TABLE 1 of Sorgholide A (600/150MHz) and the analog Schoenopolide B (400/100MHz)1H and13C-N MR data (DMSO-d)6)
Figure BDA0002706394150000101
Ref. is an analogue of Schoenopolide B
2. Process for the preparation of macrocyclic phenolic compounds, said R1、R2is-OCH3,R3、R4Is H (namely the macrocyclic phenolic compound I-2), and the specific synthetic route is shown as follows:
Figure BDA0002706394150000111
example 3. Pharmacodynamic test of macrocyclic phenolic glycoside compound sorgholide A (I-1) and derivative I-2 thereof for anticoagulation effect
1. Preparation of sample solution
Precisely weighing a macrocyclic phenolic glycoside compound sorgholide A (I-1) and a derivative I-2, D MSO thereof, completely dissolving the macrocyclic phenolic glycoside compound sorgholide A and the derivative I-2, D MSO by ultrasonic, and diluting the macrocyclic phenolic glycoside compound sorgholide A and the derivative I-2, D MSO into a test sample of a 1% DMSO solution with high concentration (200 mu M), medium concentration (100 mu M) and low concentration (50 mu M). Using 1% DMOS O as blank control, sealing and storing at 4 deg.C for use.

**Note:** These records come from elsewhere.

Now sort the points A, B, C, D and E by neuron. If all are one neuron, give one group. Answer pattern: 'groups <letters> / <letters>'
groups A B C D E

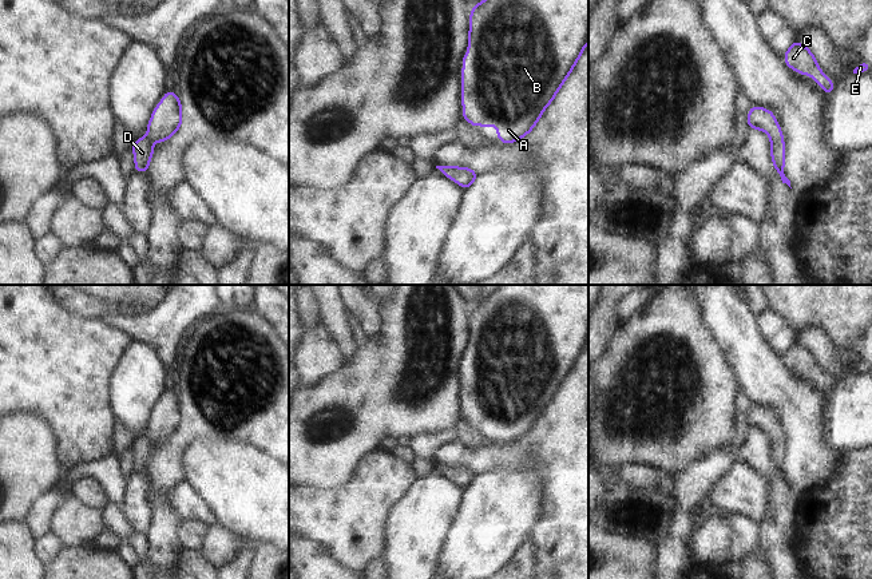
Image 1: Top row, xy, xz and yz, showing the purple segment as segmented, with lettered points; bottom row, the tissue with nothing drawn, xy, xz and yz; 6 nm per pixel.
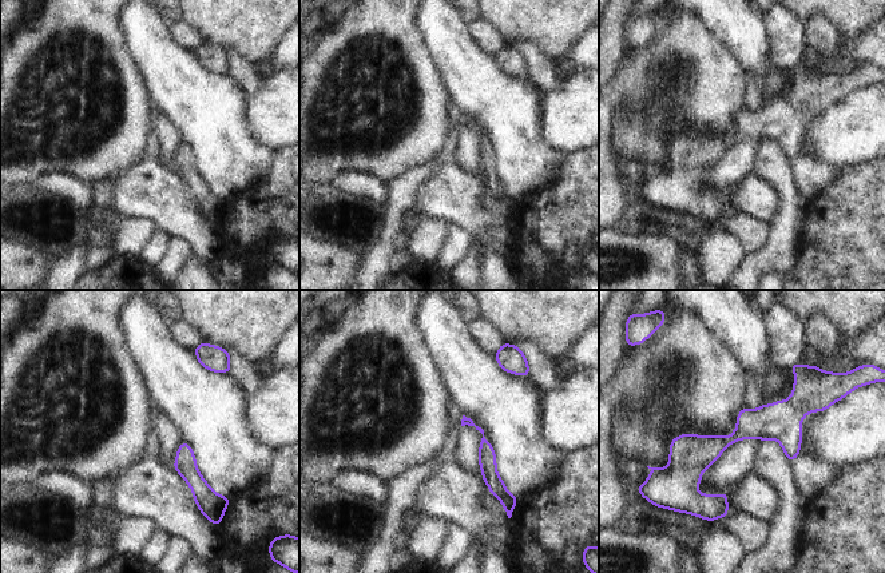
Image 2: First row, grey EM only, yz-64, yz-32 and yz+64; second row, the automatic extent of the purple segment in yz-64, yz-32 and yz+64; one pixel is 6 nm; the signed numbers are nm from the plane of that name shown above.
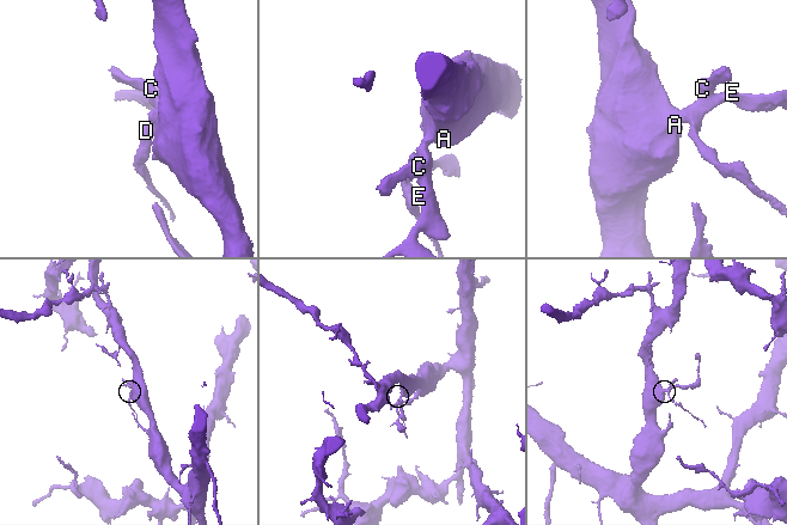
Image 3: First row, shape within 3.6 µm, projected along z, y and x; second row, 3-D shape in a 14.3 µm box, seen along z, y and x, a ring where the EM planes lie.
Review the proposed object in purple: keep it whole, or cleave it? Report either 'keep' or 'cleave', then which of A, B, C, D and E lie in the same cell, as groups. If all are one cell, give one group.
keep; groups A B C D E

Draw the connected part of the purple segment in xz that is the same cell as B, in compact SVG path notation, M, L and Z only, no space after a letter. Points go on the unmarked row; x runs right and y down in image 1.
M502 285L473 305L468 352L463 357L463 416L475 425L496 425L502 443L531 432L568 377L588 342L588 285Z

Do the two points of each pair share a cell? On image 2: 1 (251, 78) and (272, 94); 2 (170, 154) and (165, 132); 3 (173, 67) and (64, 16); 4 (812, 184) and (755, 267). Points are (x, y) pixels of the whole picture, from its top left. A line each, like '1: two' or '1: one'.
1: two
2: one
3: two
4: two

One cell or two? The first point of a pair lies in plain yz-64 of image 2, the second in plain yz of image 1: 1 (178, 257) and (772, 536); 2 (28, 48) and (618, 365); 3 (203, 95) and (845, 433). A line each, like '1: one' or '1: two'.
1: two
2: one
3: two

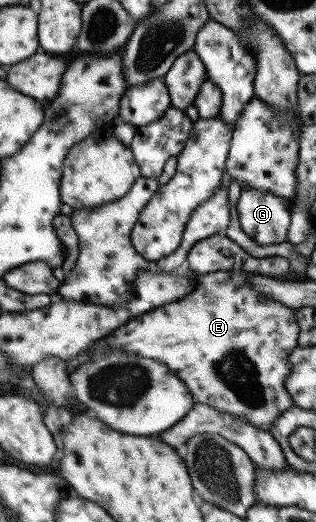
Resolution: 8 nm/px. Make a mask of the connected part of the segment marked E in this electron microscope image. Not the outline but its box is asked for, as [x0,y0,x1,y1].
[66,271,299,431]

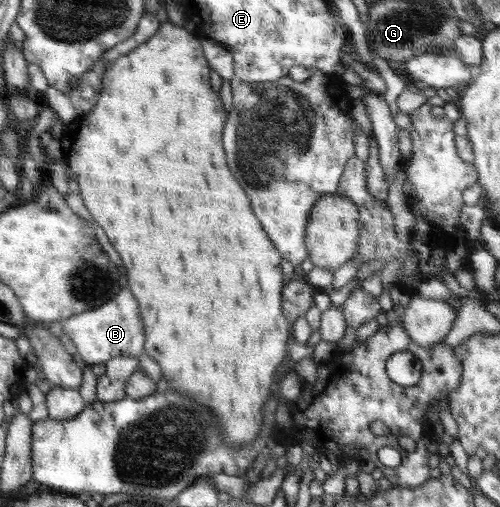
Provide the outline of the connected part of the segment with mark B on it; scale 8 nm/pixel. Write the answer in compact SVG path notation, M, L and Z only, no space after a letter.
M127 286L114 299L62 321L63 333L72 339L80 357L88 364L105 364L118 356L136 357L145 352L145 329L138 302Z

2. Preparation of platelet samples
Collecting male New Zealand white rabbit, taking blood with 20mL syringe, anticoagulating with sodium citrate (3.8%) and blood at ratio of 1:9, and quickly collecting blood sample at 1500 r.min-1Centrifuging for 10min to obtain upper layer Platelet Rich Plasma (PRP), and the rest 3000r min-1Centrifuging for 10min, and collecting upper layer Platelet Poor Plasma (PPP).
3. Effect of macrocyclic phenolic glycoside Compound sorgholide A (I-1) and its derivative I-2 on Adenosine Diphosphate (ADP) -induced platelet aggregation
0.6408g of ADP were accurately weighed out and dissolved in 5mL of physiological saline at a concentration of 30-2And M, subpackaging, freezing and storing in a refrigerator at-20 ℃, and diluting to the required concentration when in use. Platelet-rich plasma (PRP) was collected, and 270. mu.L of each of the collected PRP was placed in a turbidimetric cup. Each tube of PRP was added with 30. mu.L each of high (200. mu.M), medium (100. mu.M), and low (50. mu.M) doses of the macrocyclic phenolic glycoside compound sorgholide A (I-1) and its derivative I-2, incubated for 5min, added with 5. mu.L ADP at a concentration of 300. mu.M, and the maximum aggregation rate of each group of PRP was measured within 5 min. The effect of sorgholide A (I-1) and its derivative I-2 on Adenosine Diphosphate (ADP) -induced platelet aggregation is shown in FIG. 3.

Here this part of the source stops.